Il fascino discreto del panno del Casentino rischia di sparire
Licenziati in 13, chiude la Manifattura. La Regione: usate invece la cassa integrazione

Audrey Hepburn nel film “Colazione da Tiffany” indossa un capo in panno del Casentino
C’era una volta Audrey Hepburn che, nel film “Colazione da Tiffany”, indossa un paltò a quattro bottoni in uno strano color arancio che stregò il pubblico di mezzo mondo: quelle immagini riportavano sotto i riflettori un antico tessuto italiano, il panno del Casentino: figurarsi che in realtà – lo ricorda un magazine stiloso come “Harper’s Bazar” – evoca «un modo di vestire povero: in principio era utilizzato solo per tabarri, cappe e mantelli di pastori e contadini».
Ma eravamo nell’Italia di sessant’anni fa e, anche se re Carlo d’Inghilterra ne ha ordinato alcuni capi, la crisi se l’è mangiato e nelle scorse settimane la “Manifattura del Casentino” ha chiuso: era almeno da un anno che i lavoratori e l’azienda suonavano la sirena dell’allarme, anche il mondo della made in Italy sembra essersi girato dall’altra parte. E invece degli ordinativi è arrivata la chiusura. Eppur ancora una trentina d’anni fa il fatturato sfiorava i 25 miliardi di vecchie lirette, anzi l’esplosione del fascino del cashmere aveva portato a sfiorare quota 20 milioni di euro negli anni iniziali del primo decennio del secolo, poi il declino. E alla fine è arrivato anche la chiusura della fornitura di energia elettrica. Adesso, secondo notizie di stampa i ricavi non arriverebbero neanche a un cinquantesimo di quelle cifre riducendo a 13 i dipendenti della Manifattura del Casentino.
Ora serve che arrivi un “cavaliere bianco” a compiere il salvataggio e rimettere in moto una tradizione di manifattura artigiana che deve il suo fascino anche a quella curiosa arricciatura che la tradizione attribuisce alle virtù dell’acqua del torrente che arriva giù dall’eremo di Camaldoli.

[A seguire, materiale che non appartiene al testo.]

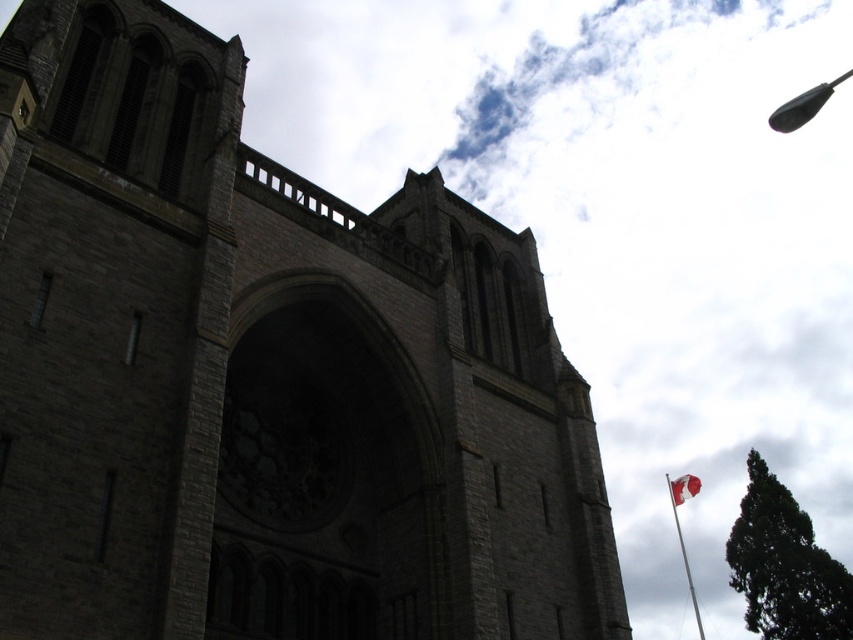
Between metallic flagpole at upper right and white fabric flag at lower right, which one has less height?

white fabric flag at lower right is shorter.

Who is higher up, metallic flagpole at upper right or white fabric flag at lower right?

white fabric flag at lower right

The image size is (853, 640). Describe the element at coordinates (680, 529) in the screenshot. I see `metallic flagpole at upper right` at that location.

Identify the location of metallic flagpole at upper right. (680, 529).

Based on the photo, which of these two, black plastic antenna at upper right or white fabric flag at lower right, stands shorter?

white fabric flag at lower right

Is point (784, 113) behind point (682, 480)?

No.

Locate an element on the screen. black plastic antenna at upper right is located at coordinates (804, 106).

Is dark gray stone church at center to the right of white fabric flag at lower right from the viewer's perspective?

No, dark gray stone church at center is not to the right of white fabric flag at lower right.

Between point (68, 22) and point (676, 493), which one is positioned behind?

The point (676, 493) is more distant.

Identify the location of dark gray stone church at center. tap(265, 376).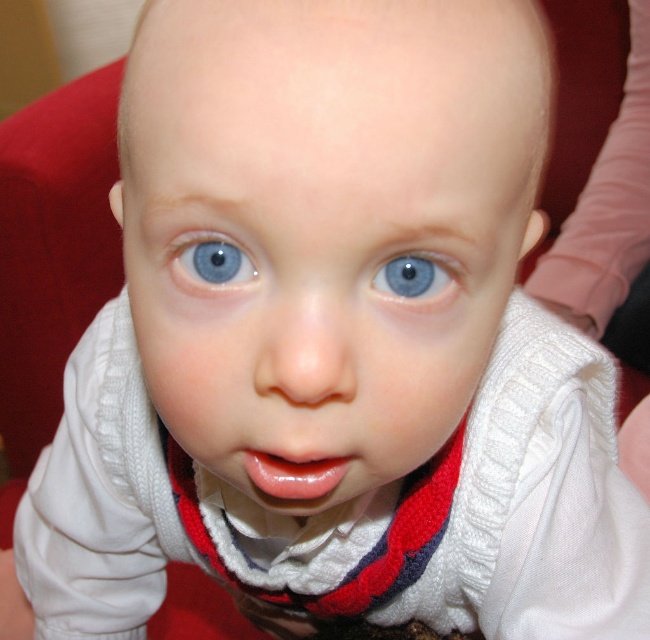
You are a photographer trying to focus on the glossy pink lips at center in the image. What are the exact coordinates where you should adjust your focus to ensure sharpness?

The glossy pink lips at center are located at the 2D coordinates point (x=292, y=476), so you should adjust your focus to that point to ensure sharpness.

You are a photographer adjusting the focus on your camera. The baby in the image has two main features at the center of the frame. You want to ensure both the glossy pink lips at center and the blue smooth eye at center are in focus. Given that your camera can only maintain sharp focus within a 2.5 inch range, will both features be in focus?

The glossy pink lips at center is 2.60 inches away from blue smooth eye at center. Since the distance between them exceeds the camera focus range of 2.5 inches, the camera cannot keep both in focus simultaneously.

You are a photographer trying to adjust the focus on your camera. The baby is currently in focus, but you want to shift the focus to a point that is 10 inches away from the camera. Is the point at point (x=198, y=237) within the desired focus range?

The distance of point (x=198, y=237) from camera is 9.45 inches, so it is within the desired focus range of 10 inches.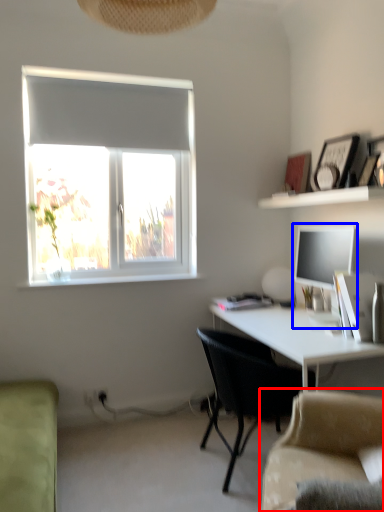
Question: Among these objects, which one is farthest to the camera, studio couch (highlighted by a red box) or desktop computer (highlighted by a blue box)?

Choices:
 (A) studio couch
 (B) desktop computer

Answer: (B)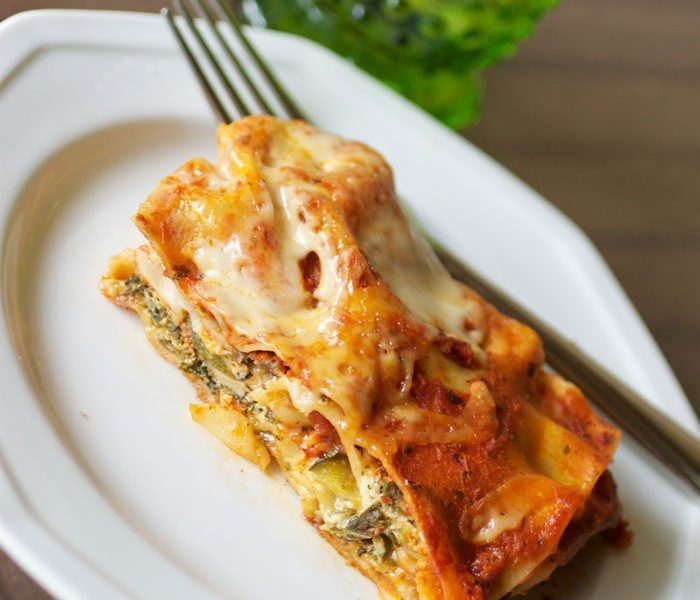
The height and width of the screenshot is (600, 700). What are the coordinates of `white plate` in the screenshot? It's located at (164, 460), (88, 313), (66, 123).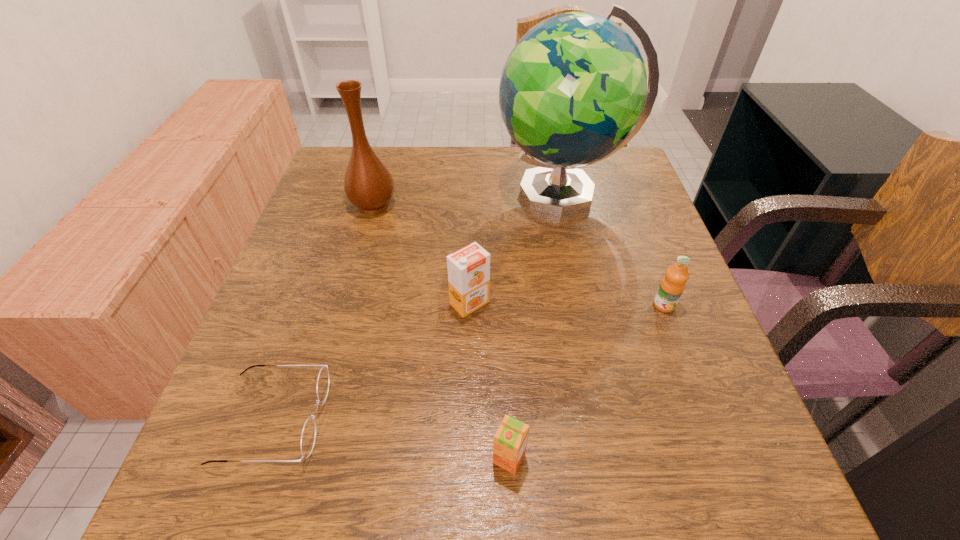
The width and height of the screenshot is (960, 540). I want to click on free location that satisfies the following two spatial constraints: 1. on the front side of the second tallest object; 2. on the front-facing side of the shortest object, so click(314, 419).

This screenshot has width=960, height=540. Identify the location of free space that satisfies the following two spatial constraints: 1. on the front-facing side of the shortest object; 2. on the right side of the nearest orange juice. (260, 458).

You are a GUI agent. You are given a task and a screenshot of the screen. Output one action in this format:
    pyautogui.click(x=<x>, y=<y>)
    Task: Click on the vacant space that satisfies the following two spatial constraints: 1. on the front-facing side of the spectacles; 2. on the left side of the second shortest object
    The height and width of the screenshot is (540, 960).
    Given the screenshot: What is the action you would take?
    pyautogui.click(x=260, y=458)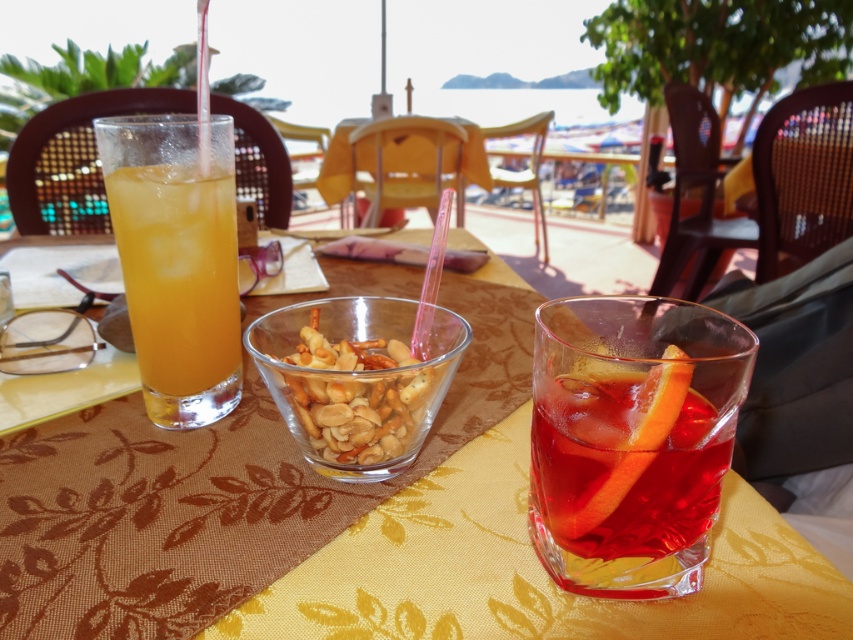
What do you see at coordinates (532, 568) in the screenshot? The height and width of the screenshot is (640, 853). I see `yellow fabric placemat at center` at bounding box center [532, 568].

Where is `yellow fabric placemat at center`? yellow fabric placemat at center is located at coordinates (532, 568).

Is yellow fabric placemat at center bigger than translucent glass bowl of mixed nuts at center?

Yes, yellow fabric placemat at center is bigger than translucent glass bowl of mixed nuts at center.

Can you confirm if yellow fabric placemat at center is taller than translucent glass bowl of mixed nuts at center?

Correct, yellow fabric placemat at center is much taller as translucent glass bowl of mixed nuts at center.

The height and width of the screenshot is (640, 853). What are the coordinates of `yellow fabric placemat at center` in the screenshot? It's located at (532, 568).

Does translucent glass drink at center have a lesser width compared to translucent glass bowl of mixed nuts at center?

Indeed, translucent glass drink at center has a lesser width compared to translucent glass bowl of mixed nuts at center.

Looking at this image, between translucent glass drink at center and translucent glass bowl of mixed nuts at center, which one has less height?

With less height is translucent glass drink at center.

The height and width of the screenshot is (640, 853). Find the location of `translucent glass drink at center`. translucent glass drink at center is located at coordinates pos(625,476).

The height and width of the screenshot is (640, 853). Find the location of `translucent glass drink at center`. translucent glass drink at center is located at coordinates (625, 476).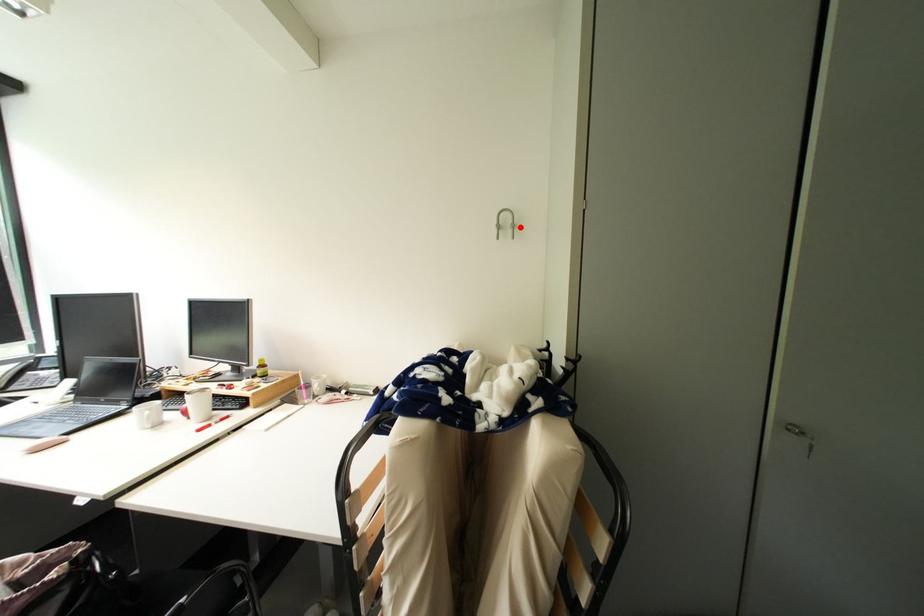
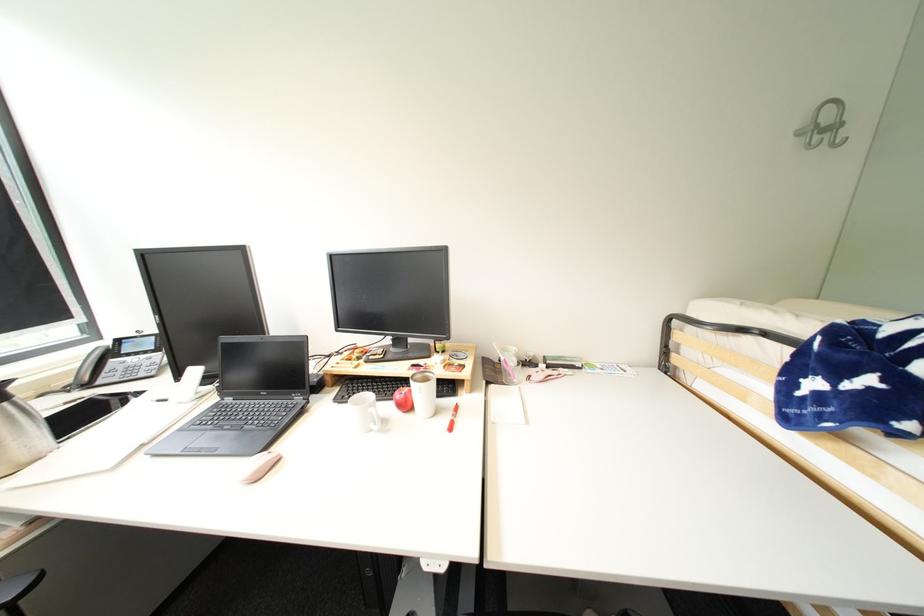
In the second image, find the point that corresponds to the highlighted location in the first image.

(841, 128)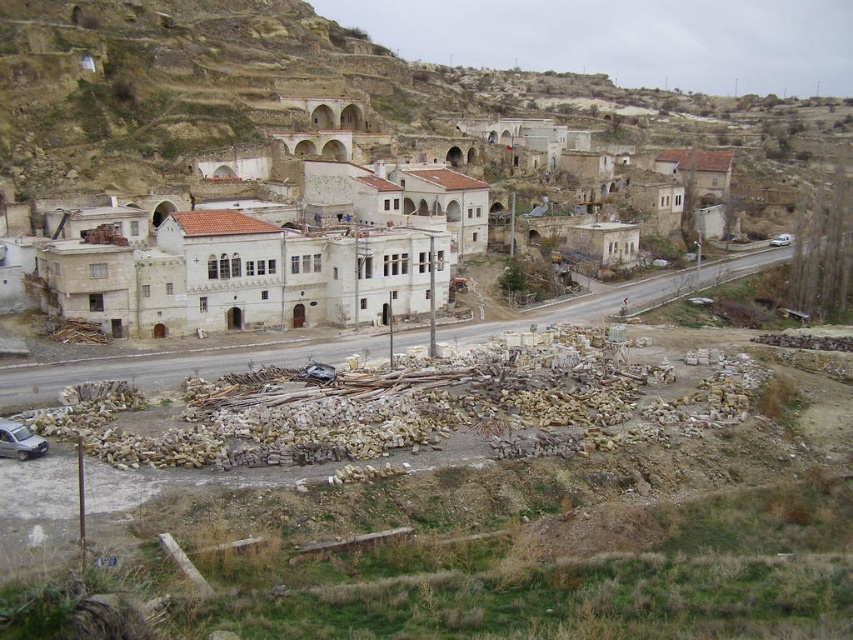
Question: Which object is positioned closest to the white stone buildings at center?

Choices:
 (A) silver metallic car at lower left
 (B) stone rubble at center

Answer: (B)

Question: Which of these objects is positioned closest to the stone rubble at center?

Choices:
 (A) white stone buildings at center
 (B) silver metallic car at lower left

Answer: (A)

Question: Is stone rubble at center closer to camera compared to silver metallic car at lower left?

Choices:
 (A) yes
 (B) no

Answer: (B)

Question: Which object is positioned farthest from the stone rubble at center?

Choices:
 (A) white stone buildings at center
 (B) silver metallic car at lower left

Answer: (B)

Question: Considering the relative positions of white stone buildings at center and stone rubble at center in the image provided, where is white stone buildings at center located with respect to stone rubble at center?

Choices:
 (A) above
 (B) below

Answer: (A)

Question: Can you confirm if white stone buildings at center is wider than silver metallic car at lower left?

Choices:
 (A) no
 (B) yes

Answer: (B)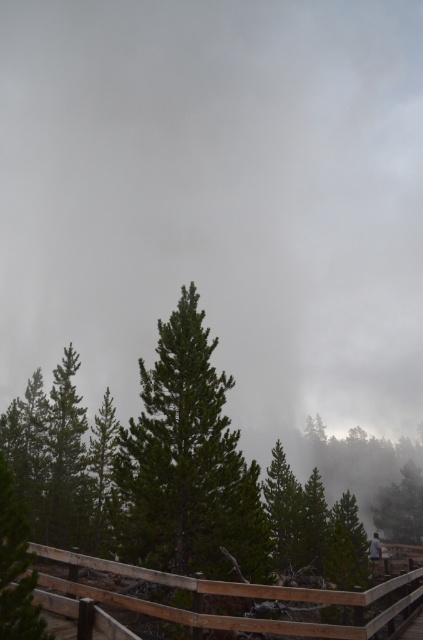
Question: Which is nearer to the light gray fabric jacket at center?

Choices:
 (A) green matte tree at center
 (B) green matte tree at lower left

Answer: (A)

Question: Is green matte tree at lower left positioned before light gray fabric jacket at center?

Choices:
 (A) no
 (B) yes

Answer: (B)

Question: Does green matte tree at center appear on the right side of green matte tree at lower left?

Choices:
 (A) no
 (B) yes

Answer: (A)

Question: Estimate the real-world distances between objects in this image. Which object is farther from the light gray fabric jacket at center?

Choices:
 (A) green matte tree at lower left
 (B) green matte tree at center

Answer: (A)

Question: Can you confirm if green matte tree at center is positioned below green matte tree at lower left?

Choices:
 (A) yes
 (B) no

Answer: (A)

Question: Which point is closer to the camera?

Choices:
 (A) (373, 557)
 (B) (186, 310)

Answer: (B)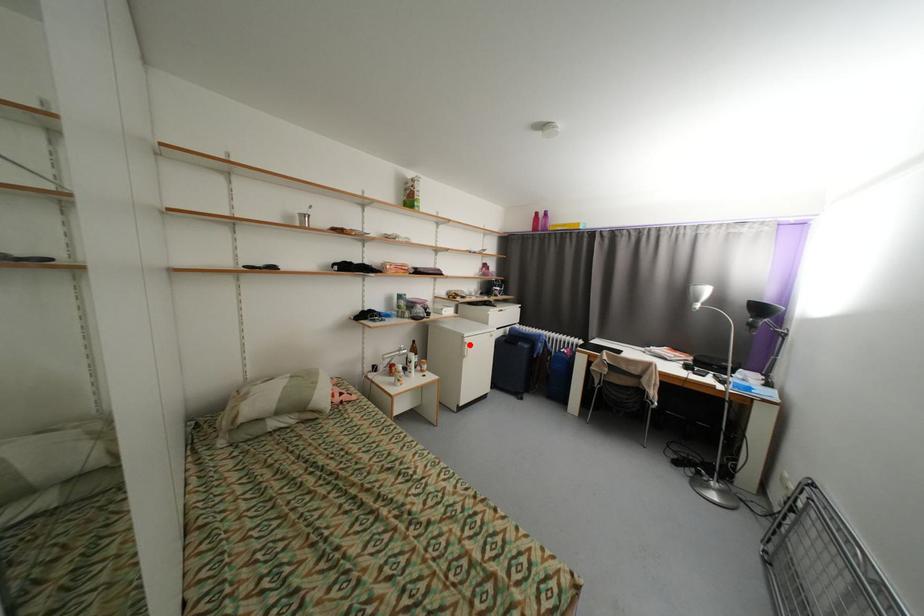
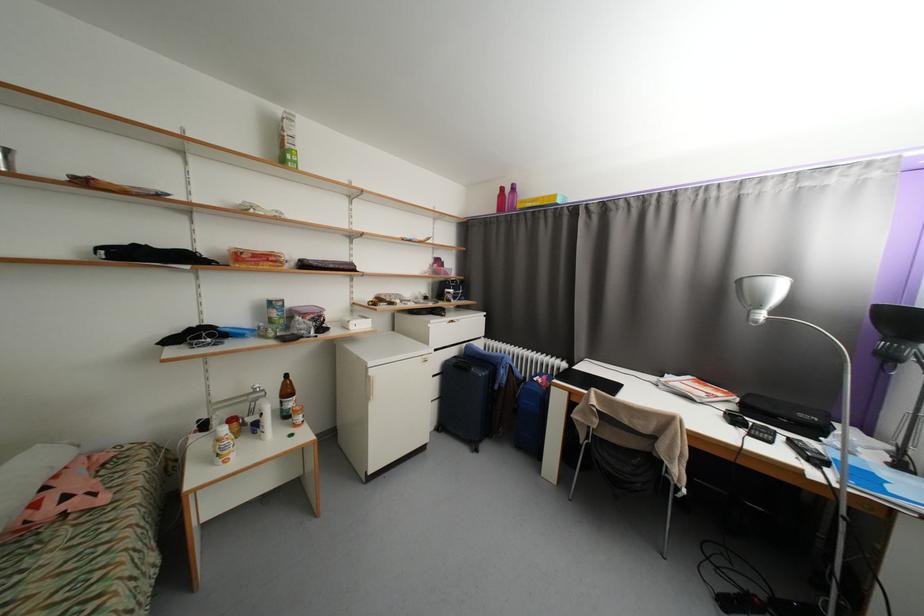
The point at the highlighted location is marked in the first image. Where is the corresponding point in the second image?

(373, 379)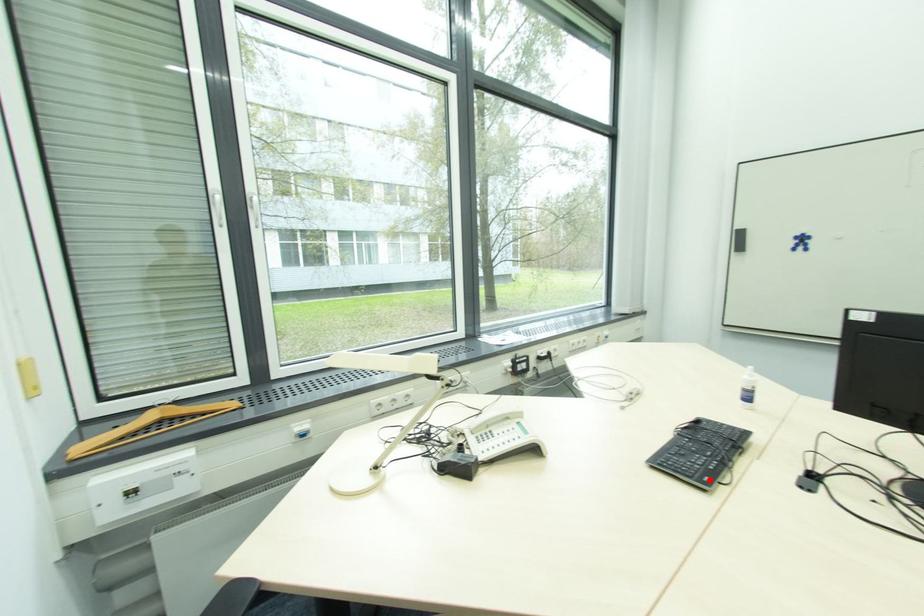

Chissà se uno spiraglio può arrivare dal conclave che si è tenuto nel quartier generale della Regione Toscana per riuscire a salvare questa storica eccellenza regionale. Attorno al tavolo erano presenti, per la parte regionale, la direzione competitività territoriale, assistita da Unità di crisi e Arti; per le istituzioni territoriali coinvolte, gli amministratori locali Filippo Vagnoli (sindaco di Bibbiena) e Valentina Cenni (vicesindaca di Pratovecchio Stia); per la parte aziendale gli esponenti di Manifattura del Casentino; per quella sindacale, Filcgtem Cgil e Cgil confederale, nella persona del segretario Alessandro Tracchi.
Da parte della Regione Toscana è stato proposto che, anziché al licenziamento, si facesse ricorso ad «una cassa integrazione straordinaria per favorire la transizione occupazionale della durata di 12 mesi ulteriormente prorogabile in caso di bisogno». Questi 12 mesi – è stato sottolineato – sarebbero utili per esplorare i potenziali interessi per una ripresa della produzione del panno: è stato precisato nell’incontro che la filiera deve comunque continuare a vivere in Casentino. È stato anche ipotizzato di un “marchio storico” o territoriale, una sorta di Dop, per la produzione del panno. L’azienda si è riservata di compiere «una serie di verifiche tecniche»: lunedì prossimo darà una prima risposta. Resta comunque inteso che un nuovo round di riunioni sul panno casentinese si avrà venerdì 14 novembre.